Work instruction
Beginning with the line that contains "Tasarruf ve Yatırım", retype the entries below exactly, ending with the line that contains "موج محکومیت کشورهای عربی پس از". Leave out any pictures.

Dataset records
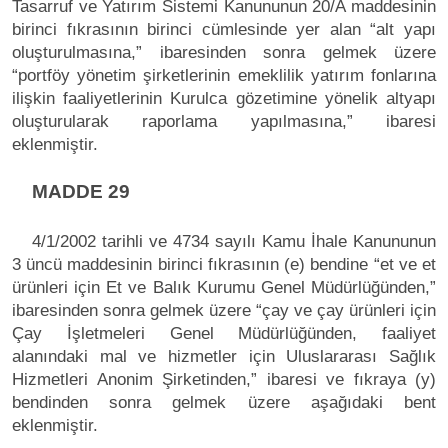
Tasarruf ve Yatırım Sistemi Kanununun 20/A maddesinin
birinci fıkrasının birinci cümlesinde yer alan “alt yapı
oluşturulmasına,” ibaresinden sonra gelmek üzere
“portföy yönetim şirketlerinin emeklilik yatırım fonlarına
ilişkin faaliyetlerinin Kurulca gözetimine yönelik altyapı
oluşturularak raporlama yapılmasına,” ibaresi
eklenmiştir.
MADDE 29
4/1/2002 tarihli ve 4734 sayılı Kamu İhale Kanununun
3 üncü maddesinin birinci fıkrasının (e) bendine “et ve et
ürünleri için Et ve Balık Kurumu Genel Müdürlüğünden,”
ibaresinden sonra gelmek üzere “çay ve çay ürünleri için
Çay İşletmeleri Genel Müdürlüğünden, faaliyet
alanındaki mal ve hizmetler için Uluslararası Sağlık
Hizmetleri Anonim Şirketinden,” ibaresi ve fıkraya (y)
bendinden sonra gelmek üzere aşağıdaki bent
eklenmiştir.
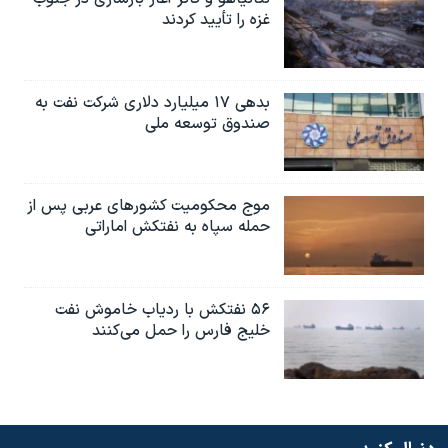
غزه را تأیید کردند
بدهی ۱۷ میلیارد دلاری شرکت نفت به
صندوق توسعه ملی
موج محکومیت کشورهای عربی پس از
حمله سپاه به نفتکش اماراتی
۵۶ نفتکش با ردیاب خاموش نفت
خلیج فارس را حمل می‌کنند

* * *

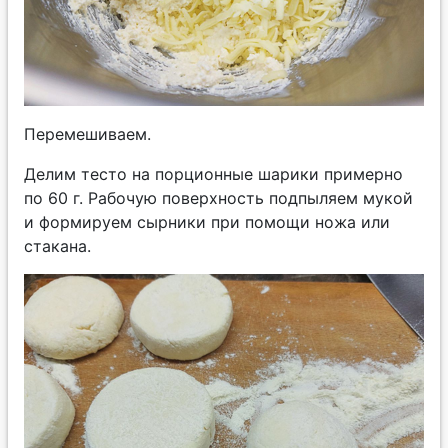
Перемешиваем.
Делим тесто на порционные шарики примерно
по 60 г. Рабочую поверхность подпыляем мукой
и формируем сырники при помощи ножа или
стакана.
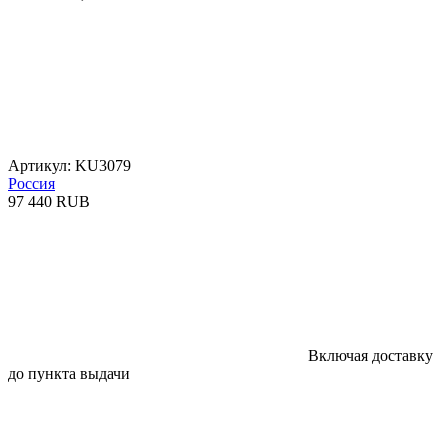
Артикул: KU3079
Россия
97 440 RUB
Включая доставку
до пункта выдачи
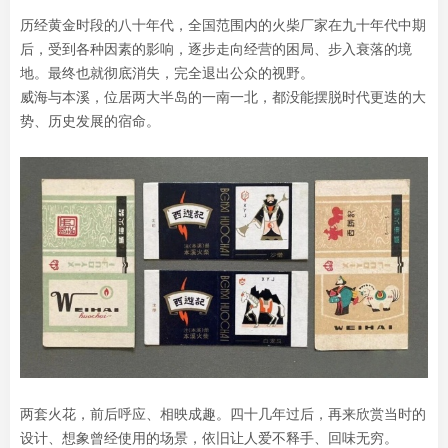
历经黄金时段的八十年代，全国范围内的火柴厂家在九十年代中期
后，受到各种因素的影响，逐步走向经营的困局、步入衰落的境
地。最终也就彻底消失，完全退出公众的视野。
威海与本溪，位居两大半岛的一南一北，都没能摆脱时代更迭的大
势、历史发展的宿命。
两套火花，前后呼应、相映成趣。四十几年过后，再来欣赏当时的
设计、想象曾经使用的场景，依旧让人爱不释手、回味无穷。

--

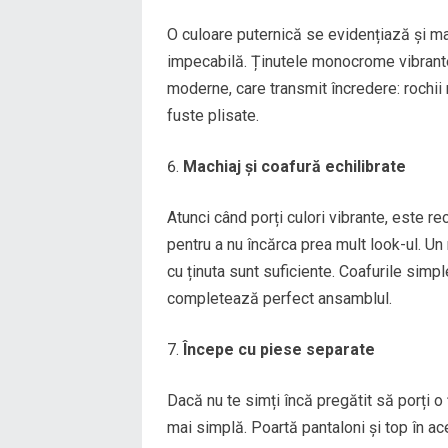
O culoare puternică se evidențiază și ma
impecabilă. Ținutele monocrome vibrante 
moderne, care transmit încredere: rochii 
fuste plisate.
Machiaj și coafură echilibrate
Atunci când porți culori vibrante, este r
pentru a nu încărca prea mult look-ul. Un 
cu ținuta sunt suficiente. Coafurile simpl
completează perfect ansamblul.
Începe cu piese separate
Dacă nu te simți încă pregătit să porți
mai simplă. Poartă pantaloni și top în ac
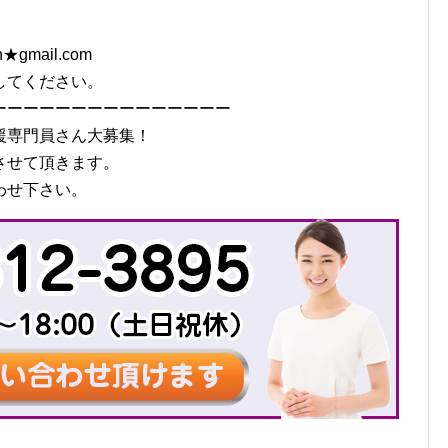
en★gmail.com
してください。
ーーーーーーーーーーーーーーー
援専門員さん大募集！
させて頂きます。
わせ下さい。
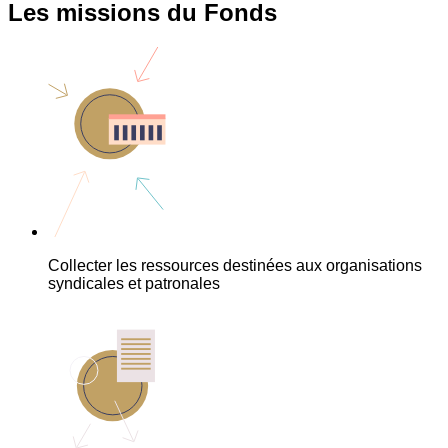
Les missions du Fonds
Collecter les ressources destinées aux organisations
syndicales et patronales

Result of this task
Tasarruf ve Yatırım Sistemi Kanununun 20/A maddesinin
birinci fıkrasının birinci cümlesinde yer alan “alt yapı
oluşturulmasına,” ibaresinden sonra gelmek üzere
“portföy yönetim şirketlerinin emeklilik yatırım fonlarına
ilişkin faaliyetlerinin Kurulca gözetimine yönelik altyapı
oluşturularak raporlama yapılmasına,” ibaresi
eklenmiştir.
MADDE 29
4/1/2002 tarihli ve 4734 sayılı Kamu İhale Kanununun
3 üncü maddesinin birinci fıkrasının (e) bendine “et ve et
ürünleri için Et ve Balık Kurumu Genel Müdürlüğünden,”
ibaresinden sonra gelmek üzere “çay ve çay ürünleri için
Çay İşletmeleri Genel Müdürlüğünden, faaliyet
alanındaki mal ve hizmetler için Uluslararası Sağlık
Hizmetleri Anonim Şirketinden,” ibaresi ve fıkraya (y)
bendinden sonra gelmek üzere aşağıdaki bent
eklenmiştir.
غزه را تأیید کردند
بدهی ۱۷ میلیارد دلاری شرکت نفت به
صندوق توسعه ملی
موج محکومیت کشورهای عربی پس از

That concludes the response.